Formation of the posture

  • Sit in Dandasana
  • Bring your right foot over your left thigh or left over the right
  • Pull your feet closer to your pelvis

Swaas Dhyan (Breath Meditation)

Formation

  • Place your palms on your knees facing up (Prapthi Mudra) 
  • Straighten your back and close your eyes 
  • The time you take to inhale and exhale should be in a ratio of 6:6, i.e., if you inhale in six counts, you need to exhale in six counts 
  • Focus on your breath entering and then leaving your nostrils as you inhale and exhale. 

Poorna Padmasana (Lotus Pose)

yoga

Formation of the posture

  • Sit in Ardha Padmasana with your right foot over your left thigh
  • Lift your left foot and place it on your right thigh facing up
  • Pull your feet closer to your hips
  • Drop your knees to the floor
  • Place your palms in Siddha Mudra by placing your right palm in your left palm and join the tips of the thumbs.

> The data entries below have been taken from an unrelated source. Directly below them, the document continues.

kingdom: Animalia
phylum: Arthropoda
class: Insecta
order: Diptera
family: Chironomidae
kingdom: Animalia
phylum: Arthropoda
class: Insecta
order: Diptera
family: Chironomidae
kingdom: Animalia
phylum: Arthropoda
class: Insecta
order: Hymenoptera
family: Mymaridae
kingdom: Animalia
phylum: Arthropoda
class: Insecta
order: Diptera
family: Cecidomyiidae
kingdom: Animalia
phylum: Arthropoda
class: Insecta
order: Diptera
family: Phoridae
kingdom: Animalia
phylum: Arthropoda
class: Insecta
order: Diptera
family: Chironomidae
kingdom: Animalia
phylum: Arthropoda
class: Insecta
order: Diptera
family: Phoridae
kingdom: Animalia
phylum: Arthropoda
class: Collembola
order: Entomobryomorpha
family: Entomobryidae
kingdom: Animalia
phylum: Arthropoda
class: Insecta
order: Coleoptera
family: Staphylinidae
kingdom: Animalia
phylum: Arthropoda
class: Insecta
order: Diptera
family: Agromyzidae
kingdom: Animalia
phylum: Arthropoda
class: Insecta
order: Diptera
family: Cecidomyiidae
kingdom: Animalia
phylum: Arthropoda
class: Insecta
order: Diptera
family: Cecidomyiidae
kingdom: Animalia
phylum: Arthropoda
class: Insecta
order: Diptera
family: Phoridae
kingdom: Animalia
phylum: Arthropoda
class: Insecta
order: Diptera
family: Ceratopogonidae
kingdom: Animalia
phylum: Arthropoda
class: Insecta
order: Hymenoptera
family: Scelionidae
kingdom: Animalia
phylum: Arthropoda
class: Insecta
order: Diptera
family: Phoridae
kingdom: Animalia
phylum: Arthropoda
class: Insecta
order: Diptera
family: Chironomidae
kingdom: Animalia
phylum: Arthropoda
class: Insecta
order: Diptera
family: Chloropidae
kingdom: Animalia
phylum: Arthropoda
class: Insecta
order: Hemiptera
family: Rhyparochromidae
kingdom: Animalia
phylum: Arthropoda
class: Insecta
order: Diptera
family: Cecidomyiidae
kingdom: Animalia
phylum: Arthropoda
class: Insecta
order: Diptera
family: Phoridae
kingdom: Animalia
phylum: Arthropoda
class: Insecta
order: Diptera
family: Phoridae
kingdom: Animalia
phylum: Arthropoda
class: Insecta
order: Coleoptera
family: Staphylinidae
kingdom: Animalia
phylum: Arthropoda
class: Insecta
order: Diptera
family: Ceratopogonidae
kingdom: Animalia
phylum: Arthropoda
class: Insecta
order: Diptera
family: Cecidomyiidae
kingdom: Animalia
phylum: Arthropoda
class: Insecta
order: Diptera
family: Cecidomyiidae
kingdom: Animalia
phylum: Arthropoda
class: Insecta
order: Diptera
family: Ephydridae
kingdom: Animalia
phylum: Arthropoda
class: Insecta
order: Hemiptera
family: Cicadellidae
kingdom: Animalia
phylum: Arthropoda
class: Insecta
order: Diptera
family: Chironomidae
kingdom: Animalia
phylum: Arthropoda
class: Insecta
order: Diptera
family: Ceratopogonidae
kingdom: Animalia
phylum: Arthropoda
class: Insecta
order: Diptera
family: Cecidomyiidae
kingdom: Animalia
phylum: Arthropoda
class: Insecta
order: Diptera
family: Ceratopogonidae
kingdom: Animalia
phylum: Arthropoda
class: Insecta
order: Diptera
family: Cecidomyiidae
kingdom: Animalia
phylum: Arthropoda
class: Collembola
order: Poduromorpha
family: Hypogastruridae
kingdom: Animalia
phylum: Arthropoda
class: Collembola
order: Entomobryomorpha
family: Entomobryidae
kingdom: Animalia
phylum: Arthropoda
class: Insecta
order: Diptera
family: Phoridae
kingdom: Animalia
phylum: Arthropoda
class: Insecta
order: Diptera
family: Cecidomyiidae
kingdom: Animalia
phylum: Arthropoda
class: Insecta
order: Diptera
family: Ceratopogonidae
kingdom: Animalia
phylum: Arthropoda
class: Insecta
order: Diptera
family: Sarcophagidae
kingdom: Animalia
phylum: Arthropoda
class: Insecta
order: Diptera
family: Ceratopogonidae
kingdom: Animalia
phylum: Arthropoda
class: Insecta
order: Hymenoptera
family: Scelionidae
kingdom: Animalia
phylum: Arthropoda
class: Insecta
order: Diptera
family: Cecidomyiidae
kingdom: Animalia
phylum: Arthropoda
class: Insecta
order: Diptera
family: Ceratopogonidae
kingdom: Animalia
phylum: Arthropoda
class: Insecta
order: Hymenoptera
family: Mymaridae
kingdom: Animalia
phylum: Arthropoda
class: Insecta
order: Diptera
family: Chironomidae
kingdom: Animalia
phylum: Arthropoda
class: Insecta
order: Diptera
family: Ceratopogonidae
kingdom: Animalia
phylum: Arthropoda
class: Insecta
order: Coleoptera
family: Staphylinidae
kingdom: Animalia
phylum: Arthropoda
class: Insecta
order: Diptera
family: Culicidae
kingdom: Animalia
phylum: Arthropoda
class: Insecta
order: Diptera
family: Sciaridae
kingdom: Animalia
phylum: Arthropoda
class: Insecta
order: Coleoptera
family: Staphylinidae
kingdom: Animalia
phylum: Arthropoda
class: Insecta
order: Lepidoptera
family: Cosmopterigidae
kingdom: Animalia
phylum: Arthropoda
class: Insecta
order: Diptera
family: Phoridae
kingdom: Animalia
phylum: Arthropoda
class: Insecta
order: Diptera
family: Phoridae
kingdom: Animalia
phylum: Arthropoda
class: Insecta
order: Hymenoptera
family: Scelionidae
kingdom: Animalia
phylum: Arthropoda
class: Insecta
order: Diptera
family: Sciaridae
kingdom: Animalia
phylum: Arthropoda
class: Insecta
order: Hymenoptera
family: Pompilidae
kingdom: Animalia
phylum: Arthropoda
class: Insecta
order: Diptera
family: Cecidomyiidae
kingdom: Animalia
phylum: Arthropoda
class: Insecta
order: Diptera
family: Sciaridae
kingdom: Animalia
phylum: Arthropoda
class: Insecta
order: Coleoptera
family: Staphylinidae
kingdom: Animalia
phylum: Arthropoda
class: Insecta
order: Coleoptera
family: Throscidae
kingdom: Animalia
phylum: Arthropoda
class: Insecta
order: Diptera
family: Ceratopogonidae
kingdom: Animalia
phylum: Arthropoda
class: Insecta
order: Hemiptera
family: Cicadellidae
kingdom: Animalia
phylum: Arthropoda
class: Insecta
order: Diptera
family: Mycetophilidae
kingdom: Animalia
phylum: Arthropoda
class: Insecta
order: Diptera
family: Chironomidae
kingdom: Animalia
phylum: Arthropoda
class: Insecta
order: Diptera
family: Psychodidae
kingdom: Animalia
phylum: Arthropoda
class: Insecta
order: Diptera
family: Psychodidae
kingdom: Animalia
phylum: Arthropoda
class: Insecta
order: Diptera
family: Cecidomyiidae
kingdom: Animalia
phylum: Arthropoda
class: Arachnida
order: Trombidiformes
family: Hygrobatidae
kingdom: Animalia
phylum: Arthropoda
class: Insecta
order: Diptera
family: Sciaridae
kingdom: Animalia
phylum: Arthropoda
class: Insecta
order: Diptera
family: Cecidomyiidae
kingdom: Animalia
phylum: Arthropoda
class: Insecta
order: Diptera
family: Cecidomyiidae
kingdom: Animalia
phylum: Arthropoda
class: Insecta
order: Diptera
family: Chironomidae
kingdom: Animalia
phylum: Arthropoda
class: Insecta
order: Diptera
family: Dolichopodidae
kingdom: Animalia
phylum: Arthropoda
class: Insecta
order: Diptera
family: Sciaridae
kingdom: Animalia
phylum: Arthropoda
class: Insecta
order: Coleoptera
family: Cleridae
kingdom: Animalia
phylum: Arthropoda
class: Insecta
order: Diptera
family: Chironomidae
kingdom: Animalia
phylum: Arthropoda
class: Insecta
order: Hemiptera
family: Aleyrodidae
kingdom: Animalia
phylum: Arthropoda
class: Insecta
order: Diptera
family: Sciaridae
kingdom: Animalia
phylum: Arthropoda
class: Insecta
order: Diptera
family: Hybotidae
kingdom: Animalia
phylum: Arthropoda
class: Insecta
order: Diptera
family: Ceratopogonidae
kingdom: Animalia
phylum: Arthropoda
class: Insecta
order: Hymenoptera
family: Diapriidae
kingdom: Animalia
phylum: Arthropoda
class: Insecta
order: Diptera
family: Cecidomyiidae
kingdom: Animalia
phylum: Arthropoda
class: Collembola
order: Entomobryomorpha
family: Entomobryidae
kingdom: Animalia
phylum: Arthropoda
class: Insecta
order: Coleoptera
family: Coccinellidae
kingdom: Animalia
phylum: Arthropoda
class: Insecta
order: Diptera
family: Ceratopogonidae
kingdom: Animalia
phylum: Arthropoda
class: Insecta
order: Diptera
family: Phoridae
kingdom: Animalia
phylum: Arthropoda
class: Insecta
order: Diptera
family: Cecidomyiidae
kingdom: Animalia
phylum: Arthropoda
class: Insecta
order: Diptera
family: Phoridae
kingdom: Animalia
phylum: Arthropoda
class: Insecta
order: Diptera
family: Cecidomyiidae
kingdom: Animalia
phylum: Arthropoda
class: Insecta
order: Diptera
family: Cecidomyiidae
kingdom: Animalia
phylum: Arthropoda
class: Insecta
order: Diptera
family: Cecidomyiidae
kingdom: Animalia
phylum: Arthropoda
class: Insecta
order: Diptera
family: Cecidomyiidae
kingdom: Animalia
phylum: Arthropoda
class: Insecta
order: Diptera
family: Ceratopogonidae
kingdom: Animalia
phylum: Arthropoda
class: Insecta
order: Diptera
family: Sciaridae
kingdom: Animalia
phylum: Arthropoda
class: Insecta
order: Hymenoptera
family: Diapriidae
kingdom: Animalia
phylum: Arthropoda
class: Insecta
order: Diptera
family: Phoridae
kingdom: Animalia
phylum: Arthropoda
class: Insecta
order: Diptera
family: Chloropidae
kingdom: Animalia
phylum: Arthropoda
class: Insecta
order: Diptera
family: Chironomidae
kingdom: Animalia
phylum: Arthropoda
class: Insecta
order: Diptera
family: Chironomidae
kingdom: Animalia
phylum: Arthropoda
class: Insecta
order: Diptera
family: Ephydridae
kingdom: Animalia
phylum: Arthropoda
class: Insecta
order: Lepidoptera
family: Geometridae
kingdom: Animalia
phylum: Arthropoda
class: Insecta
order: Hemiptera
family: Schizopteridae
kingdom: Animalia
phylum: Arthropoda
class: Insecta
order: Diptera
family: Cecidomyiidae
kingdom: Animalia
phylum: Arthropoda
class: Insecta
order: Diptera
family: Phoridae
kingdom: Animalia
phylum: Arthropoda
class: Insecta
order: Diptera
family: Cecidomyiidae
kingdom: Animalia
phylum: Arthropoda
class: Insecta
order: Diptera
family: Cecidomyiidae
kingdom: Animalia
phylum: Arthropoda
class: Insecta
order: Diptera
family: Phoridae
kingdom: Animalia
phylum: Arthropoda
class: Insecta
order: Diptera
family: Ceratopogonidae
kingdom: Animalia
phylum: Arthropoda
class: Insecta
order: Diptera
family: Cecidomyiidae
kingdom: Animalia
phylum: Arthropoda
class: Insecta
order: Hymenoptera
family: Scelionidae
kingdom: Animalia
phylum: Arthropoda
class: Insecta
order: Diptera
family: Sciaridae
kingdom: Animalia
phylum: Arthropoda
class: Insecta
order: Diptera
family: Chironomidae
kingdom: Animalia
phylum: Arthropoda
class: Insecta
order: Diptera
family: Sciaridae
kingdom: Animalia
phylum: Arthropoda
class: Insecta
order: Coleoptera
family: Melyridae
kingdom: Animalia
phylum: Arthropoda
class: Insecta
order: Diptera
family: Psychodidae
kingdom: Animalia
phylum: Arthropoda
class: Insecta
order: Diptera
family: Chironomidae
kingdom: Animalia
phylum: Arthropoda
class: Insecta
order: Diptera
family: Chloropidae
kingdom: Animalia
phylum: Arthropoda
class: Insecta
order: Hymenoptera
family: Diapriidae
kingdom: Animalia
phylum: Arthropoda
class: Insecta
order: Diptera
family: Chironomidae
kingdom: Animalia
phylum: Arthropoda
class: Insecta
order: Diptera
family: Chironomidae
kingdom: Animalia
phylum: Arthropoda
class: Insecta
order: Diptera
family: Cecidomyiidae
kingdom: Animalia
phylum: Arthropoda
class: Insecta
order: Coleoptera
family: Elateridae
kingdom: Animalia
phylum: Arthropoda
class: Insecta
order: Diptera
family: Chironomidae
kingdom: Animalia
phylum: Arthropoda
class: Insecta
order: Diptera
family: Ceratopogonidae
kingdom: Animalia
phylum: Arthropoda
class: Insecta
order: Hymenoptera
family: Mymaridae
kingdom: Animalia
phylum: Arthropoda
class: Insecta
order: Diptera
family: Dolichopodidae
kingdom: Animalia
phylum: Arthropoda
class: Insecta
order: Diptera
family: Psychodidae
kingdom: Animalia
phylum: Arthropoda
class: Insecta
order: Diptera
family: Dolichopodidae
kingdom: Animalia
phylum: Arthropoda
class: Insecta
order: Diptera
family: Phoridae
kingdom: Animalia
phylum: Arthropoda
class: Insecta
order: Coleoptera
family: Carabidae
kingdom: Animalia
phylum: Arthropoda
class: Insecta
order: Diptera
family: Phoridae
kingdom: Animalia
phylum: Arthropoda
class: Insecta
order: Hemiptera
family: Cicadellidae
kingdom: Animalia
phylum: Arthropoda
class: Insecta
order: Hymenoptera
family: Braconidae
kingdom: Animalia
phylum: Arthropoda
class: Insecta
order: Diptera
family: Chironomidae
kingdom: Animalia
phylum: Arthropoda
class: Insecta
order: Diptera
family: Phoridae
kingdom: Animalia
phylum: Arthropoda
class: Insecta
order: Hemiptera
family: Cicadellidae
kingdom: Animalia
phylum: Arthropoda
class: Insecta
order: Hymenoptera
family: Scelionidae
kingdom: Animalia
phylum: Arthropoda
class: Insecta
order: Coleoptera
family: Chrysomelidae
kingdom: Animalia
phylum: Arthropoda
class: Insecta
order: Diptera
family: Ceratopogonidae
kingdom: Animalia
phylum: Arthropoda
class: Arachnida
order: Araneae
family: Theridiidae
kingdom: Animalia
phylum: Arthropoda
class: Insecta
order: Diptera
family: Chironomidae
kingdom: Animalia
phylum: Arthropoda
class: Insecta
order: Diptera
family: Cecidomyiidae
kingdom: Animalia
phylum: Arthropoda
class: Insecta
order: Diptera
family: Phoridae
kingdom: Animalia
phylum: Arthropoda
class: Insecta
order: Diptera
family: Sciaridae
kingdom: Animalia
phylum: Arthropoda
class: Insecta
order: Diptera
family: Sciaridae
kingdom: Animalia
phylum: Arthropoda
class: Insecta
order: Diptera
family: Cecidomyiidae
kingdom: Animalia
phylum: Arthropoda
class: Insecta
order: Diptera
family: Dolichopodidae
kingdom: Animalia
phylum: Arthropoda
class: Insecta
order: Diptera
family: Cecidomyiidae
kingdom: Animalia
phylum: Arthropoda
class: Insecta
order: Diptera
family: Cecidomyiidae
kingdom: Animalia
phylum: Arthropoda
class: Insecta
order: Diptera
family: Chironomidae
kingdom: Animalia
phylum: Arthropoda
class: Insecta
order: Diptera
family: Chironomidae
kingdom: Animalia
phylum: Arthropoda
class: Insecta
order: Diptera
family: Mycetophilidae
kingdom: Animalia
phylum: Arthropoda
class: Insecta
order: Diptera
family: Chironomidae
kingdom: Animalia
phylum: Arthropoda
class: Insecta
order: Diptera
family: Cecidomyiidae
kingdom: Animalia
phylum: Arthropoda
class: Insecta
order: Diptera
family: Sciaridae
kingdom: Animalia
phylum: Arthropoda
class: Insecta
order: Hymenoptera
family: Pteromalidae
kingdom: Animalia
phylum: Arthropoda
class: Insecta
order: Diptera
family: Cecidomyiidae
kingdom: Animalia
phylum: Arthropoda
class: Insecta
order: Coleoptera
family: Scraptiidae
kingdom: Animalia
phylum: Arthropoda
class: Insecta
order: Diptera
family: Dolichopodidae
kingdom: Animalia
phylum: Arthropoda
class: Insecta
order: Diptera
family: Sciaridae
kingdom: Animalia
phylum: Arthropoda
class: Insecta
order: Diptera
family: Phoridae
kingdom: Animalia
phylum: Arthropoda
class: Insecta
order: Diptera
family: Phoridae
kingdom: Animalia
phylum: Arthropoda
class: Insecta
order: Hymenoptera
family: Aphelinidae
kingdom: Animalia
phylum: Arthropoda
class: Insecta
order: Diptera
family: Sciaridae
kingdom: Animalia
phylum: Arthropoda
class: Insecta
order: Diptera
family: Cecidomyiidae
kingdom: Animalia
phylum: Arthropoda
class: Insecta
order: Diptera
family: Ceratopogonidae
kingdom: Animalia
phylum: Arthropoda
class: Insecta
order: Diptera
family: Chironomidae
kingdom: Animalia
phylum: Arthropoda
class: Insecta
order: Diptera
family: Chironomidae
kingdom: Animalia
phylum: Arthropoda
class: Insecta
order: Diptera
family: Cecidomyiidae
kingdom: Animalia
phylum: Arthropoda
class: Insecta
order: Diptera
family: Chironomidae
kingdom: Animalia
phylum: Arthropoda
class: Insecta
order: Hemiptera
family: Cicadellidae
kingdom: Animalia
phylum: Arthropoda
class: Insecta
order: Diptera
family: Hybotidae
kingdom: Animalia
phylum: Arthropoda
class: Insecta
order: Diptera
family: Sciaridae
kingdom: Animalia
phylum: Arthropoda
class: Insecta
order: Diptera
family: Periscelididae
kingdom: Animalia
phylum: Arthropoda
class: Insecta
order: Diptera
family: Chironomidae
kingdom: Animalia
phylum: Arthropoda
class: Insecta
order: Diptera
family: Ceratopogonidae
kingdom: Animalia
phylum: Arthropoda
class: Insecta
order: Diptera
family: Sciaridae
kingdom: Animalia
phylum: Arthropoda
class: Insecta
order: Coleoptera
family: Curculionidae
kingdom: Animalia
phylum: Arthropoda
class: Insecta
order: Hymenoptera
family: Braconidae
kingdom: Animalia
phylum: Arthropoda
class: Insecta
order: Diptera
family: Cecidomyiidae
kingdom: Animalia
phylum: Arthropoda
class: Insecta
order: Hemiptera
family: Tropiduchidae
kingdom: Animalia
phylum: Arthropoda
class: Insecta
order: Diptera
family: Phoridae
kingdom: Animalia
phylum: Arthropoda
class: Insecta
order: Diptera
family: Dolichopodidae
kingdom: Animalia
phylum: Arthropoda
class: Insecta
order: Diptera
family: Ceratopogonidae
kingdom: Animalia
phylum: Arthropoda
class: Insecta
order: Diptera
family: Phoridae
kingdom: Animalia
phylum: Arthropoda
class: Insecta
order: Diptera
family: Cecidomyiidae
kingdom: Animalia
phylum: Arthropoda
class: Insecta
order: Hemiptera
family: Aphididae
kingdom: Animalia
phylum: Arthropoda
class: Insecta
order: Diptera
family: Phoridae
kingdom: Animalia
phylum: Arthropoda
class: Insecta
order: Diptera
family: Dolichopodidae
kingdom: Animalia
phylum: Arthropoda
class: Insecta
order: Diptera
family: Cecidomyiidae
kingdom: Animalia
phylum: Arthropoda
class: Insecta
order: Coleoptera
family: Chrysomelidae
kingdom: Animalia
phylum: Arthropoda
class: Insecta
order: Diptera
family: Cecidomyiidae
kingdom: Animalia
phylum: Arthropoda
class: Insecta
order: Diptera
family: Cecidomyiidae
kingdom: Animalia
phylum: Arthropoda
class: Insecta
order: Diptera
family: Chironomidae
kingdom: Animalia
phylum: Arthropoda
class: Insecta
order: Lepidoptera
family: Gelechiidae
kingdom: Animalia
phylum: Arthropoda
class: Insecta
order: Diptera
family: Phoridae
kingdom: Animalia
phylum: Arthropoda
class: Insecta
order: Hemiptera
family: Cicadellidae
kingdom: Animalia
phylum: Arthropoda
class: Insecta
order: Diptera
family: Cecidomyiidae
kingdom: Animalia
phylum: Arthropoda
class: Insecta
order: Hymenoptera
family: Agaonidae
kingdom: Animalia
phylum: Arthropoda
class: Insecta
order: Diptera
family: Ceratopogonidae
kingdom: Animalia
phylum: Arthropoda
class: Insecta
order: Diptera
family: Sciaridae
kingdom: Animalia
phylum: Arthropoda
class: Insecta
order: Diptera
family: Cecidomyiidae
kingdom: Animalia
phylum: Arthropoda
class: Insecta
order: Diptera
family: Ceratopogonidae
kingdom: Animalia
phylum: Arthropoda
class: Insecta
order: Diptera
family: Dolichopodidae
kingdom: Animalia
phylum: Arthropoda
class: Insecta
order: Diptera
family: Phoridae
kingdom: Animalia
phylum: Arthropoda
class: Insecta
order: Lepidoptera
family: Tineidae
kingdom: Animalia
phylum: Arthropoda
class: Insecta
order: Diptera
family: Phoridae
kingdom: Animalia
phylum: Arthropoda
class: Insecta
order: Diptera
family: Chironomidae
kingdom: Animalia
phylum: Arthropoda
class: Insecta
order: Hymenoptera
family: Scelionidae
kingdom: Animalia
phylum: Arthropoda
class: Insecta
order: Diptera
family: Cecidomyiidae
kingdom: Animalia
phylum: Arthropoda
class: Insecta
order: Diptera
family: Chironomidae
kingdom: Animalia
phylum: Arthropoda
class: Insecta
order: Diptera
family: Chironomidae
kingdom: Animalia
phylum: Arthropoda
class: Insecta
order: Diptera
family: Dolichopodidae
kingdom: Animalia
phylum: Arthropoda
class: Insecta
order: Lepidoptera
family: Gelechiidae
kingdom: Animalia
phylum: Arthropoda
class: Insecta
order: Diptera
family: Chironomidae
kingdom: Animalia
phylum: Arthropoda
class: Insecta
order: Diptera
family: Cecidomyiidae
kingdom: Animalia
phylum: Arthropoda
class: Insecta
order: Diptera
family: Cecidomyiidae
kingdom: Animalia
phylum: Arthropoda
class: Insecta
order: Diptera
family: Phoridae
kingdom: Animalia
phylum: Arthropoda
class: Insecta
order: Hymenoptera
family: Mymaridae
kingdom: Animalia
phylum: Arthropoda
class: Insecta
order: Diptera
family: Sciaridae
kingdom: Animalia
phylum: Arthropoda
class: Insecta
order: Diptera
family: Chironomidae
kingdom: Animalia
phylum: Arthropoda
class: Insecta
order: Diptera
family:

Meditation technique- Aarambh Dhyan / Seed Meditation

Bheej Dhyan or Seed Meditation tests your auto response system. These responses are already recorded in your brain, and simply manifest as and when a corresponding situation arises. This unconditioned way of reacting to life’s circumstances can either be extremely favourable or unfavourable to your growth and personal success.